Stored data entries:
----------
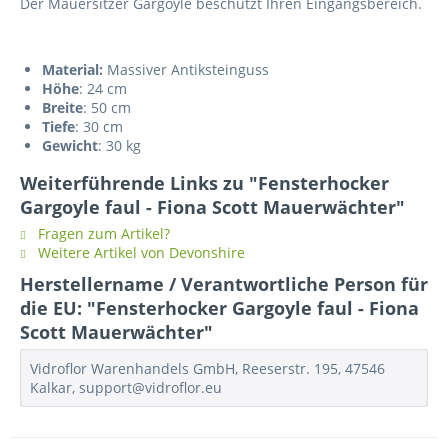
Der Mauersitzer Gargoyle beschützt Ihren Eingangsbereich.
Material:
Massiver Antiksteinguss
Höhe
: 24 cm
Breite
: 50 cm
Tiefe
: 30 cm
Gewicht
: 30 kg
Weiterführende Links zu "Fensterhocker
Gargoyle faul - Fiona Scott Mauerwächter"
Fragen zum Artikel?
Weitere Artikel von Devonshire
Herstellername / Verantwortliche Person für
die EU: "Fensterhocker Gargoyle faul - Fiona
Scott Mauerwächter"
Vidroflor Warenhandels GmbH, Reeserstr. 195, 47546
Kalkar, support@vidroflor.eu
----------
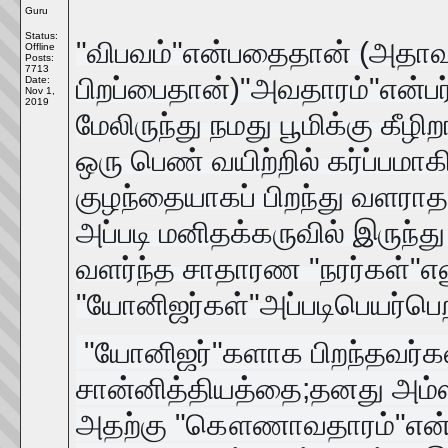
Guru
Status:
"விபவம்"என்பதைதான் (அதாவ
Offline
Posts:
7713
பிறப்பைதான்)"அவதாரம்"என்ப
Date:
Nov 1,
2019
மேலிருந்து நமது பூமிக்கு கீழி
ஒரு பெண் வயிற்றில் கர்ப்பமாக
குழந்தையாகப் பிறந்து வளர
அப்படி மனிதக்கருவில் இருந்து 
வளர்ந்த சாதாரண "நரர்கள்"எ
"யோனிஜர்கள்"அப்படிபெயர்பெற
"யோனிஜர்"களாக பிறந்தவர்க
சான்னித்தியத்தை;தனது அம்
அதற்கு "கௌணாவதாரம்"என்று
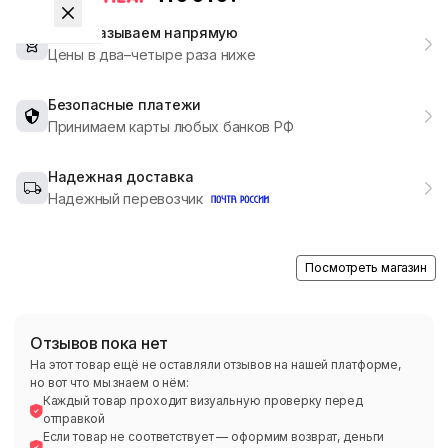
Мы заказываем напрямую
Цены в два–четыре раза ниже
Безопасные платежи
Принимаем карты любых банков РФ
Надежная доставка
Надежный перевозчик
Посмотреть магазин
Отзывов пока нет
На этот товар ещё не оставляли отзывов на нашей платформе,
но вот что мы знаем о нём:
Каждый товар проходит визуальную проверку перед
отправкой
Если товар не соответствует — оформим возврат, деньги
----------
■ **Exercise goal**
From the material above, pull out every line that contains the word "Gargoyle", matching its capitalization exactly.

■ **Response to the task**
Der Mauersitzer Gargoyle beschützt Ihren Eingangsbereich.
Gargoyle faul - Fiona Scott Mauerwächter"
die EU: "Fensterhocker Gargoyle faul - Fiona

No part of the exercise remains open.